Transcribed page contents
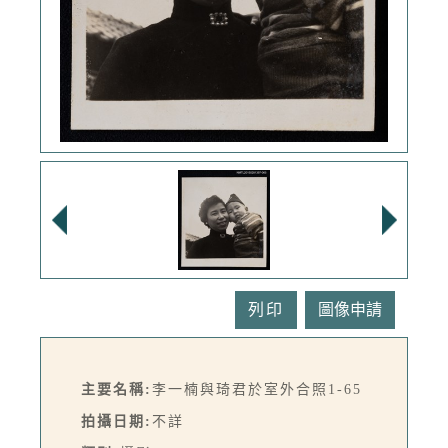
列印
主要名稱:
李一楠與琦君於室外合照1-65
拍攝日期:
不詳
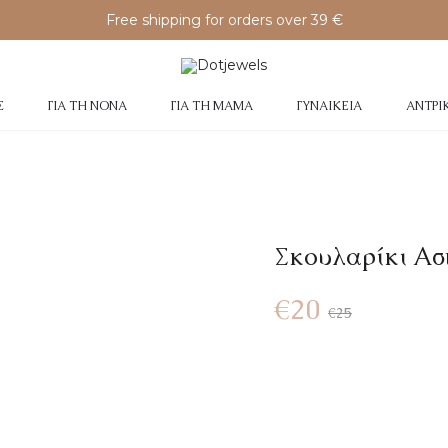
Free shipping for orders over 39 €
Σ
ΓΙΑ ΤΗ ΝΟΝΆ
ΓΙΑ ΤΗ ΜΑΜΆ
ΓΥΝΑΙΚΕΊΑ
ΑΝΤΡΙ
Σκουλαρίκι Ασ
€
20
€
25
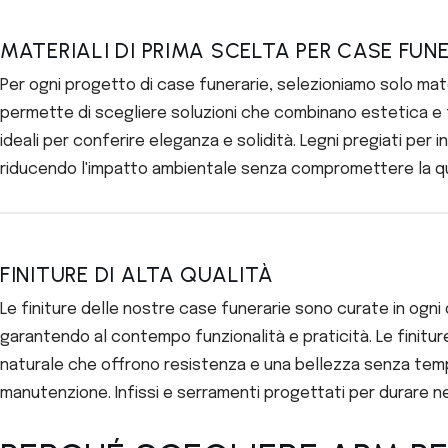
MATERIALI DI PRIMA SCELTA PER CASE FUN
Per ogni progetto di case funerarie, selezioniamo solo mater
permette di scegliere soluzioni che combinano estetica e f
ideali per conferire eleganza e solidità. Legni pregiati per 
riducendo l'impatto ambientale senza compromettere la qu
FINITURE DI ALTA QUALITÀ
Le finiture delle nostre case funerarie sono curate in ogni
garantendo al contempo funzionalità e praticità. Le finiture
naturale che offrono resistenza e una bellezza senza tempo.
manutenzione. Infissi e serramenti progettati per durare n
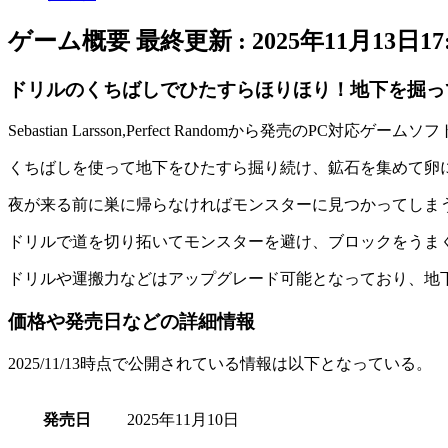
ゲーム概要
最終更新 :
2025年11月13日17:
ドリルのくちばしでひたすらほりほり！地下を掘っ
Sebastian Larsson,Perfect Randomから発売のPC対応ゲ
くちばしを使って地下をひたすら掘り続け、
鉱石を集めて卵
夜が来る前に巣に帰らなければモンスターに見つかってしま
ドリルで道を切り拓いて
モンスターを避け、ブロックをうま
ドリルや運搬力などはアップグレード可能となっており、
地
価格や発売日などの詳細情報
2025/11/13時点で公開されている情報は以下となっている。
発売日
2025年11月10日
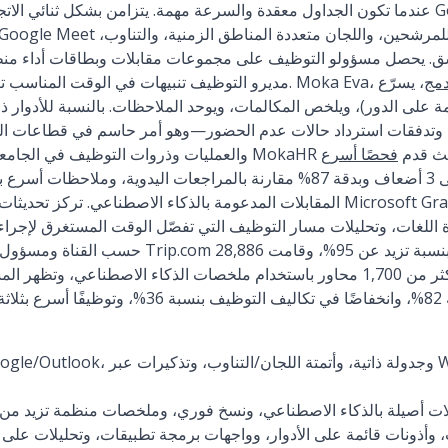
سق. يحصل مسؤولو التوظيف على مجموعات مقابلات وبطاقات أداء منظم
دمج
، يسرّع
مديرو التوظيف تنبيهات في الوقت المناسب ترفع معدلات تقديم الملاحظات. Moka Eva،
مة على الدور)، ويلخص المكالمات، ويوحد الملاحظات. بالنسبة للأدوار ذ
لى المنافسين—حيث قدم
فحصًا أسرع
اللغات، وتحليلات مسار التوظيف التي تفصّل الوقت المستغرق لإجراء 
حسب القناة ومسؤول التوظيف. نقاط الإثبات: أجرت 86
ت أصيلة بالذكاء الاصطناعي، ونسخ فوري، وملخصات منظمة تزيد من
أذونات قائمة على الأدوار، وواجهات برمجة تطبيقات، وتحليلات على 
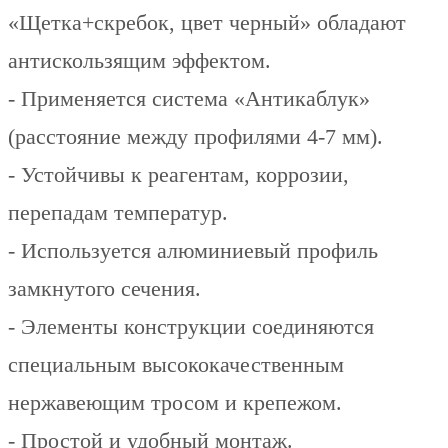
«Щетка+скребок, цвет черный» обладают
антискользящим эффектом.
- Применяется система «Антикаблук»
(расстояние между профилями 4-7 мм).
- Устойчивы к реагентам, коррозии,
перепадам температур.
- Используется алюминиевый профиль
замкнутого сечения.
- Элементы конструкции соединяются
специальным высококачественным
нержавеющим тросом и крепежом.
- Простой и удобный монтаж.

* _What you will do_: Each line from the start of the entries through the line with "ドリルのくちばしでひたすらほりほり！地下を掘っ" is to be restated exactly, and the pictures are to be skipped.

* _Exercise answer_:
列印
主要名稱:
李一楠與琦君於室外合照1-65
拍攝日期:
不詳
Free shipping for orders over 39 €
Σ
ΓΙΑ ΤΗ ΝΟΝΆ
ΓΙΑ ΤΗ ΜΑΜΆ
ΓΥΝΑΙΚΕΊΑ
ΑΝΤΡΙ
Σκουλαρίκι Ασ
€
20
€
25
MATERIALI DI PRIMA SCELTA PER CASE FUN
Per ogni progetto di case funerarie, selezioniamo solo mater
permette di scegliere soluzioni che combinano estetica e f
ideali per conferire eleganza e solidità. Legni pregiati per 
riducendo l'impatto ambientale senza compromettere la qu
FINITURE DI ALTA QUALITÀ
Le finiture delle nostre case funerarie sono curate in ogni
garantendo al contempo funzionalità e praticità. Le finiture
naturale che offrono resistenza e una bellezza senza tempo.
manutenzione. Infissi e serramenti progettati per durare n
ゲーム概要
最終更新 :
2025年11月13日17:
ドリルのくちばしでひたすらほりほり！地下を掘っ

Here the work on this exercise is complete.